**About this task:**
In the thread excerpt on exploiting Broadcom's Wi-Fi stack, condense the paragraph beginning "This is the kind of thing" into a shorter version that keeps its main points.

Page excerpt START

Over the Air: Exploiting Broadcom’s Wi-Fi Stack (Part 2) - QUFB
https://googleprojectzero.blogspot.com/2017/04/over-air-exploiting-broadcoms-wi-fi_11.html
======
fencepost
This is the kind of thing I'd expect to see utilized by state-level actors who
in many cases may be able to obtain internal technical information and tools
from vendors. I wouldn't expect this to become an in-the-wild exploit, but for
targeted use by agencies with the resources and motivations to identify
specific models, obtain them and test against them this kind of thing should
be relatively easy.

As an example, what kind of Android device is best used for insomniac tweets?
At one point I thought I saw mentioned that it was a Samsung device a
generation or two old, so perhaps a Galaxy S5 suitable for tweeting from the
tub? That's a known-vulnerable device, elderly by Android standards of "who
gets updates" meaning that Samsung and the carriers don't put any priority on
it. Sure you can look at things like LineageOS, but since part of the problem
here is in the proprietary firmware blob of the chipset there may still be
problems that aftermarket OS upgrades aren't going to touch.

Page excerpt END
Collected data START

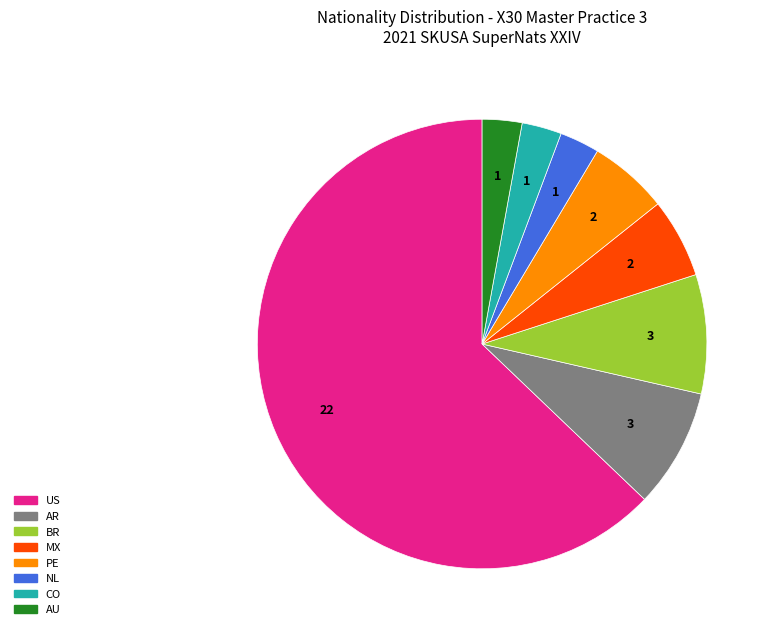

Do BR and US together represent more than half of the pie?

Yes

Collected data END

**Answer space:**
The commenter expects this exploit to be used by state-level actors, who can often get internal technical information and tools from vendors, rather than in the wild. For agencies with the resources and motive to identify, obtain, and test specific device models, such targeted use should be relatively easy.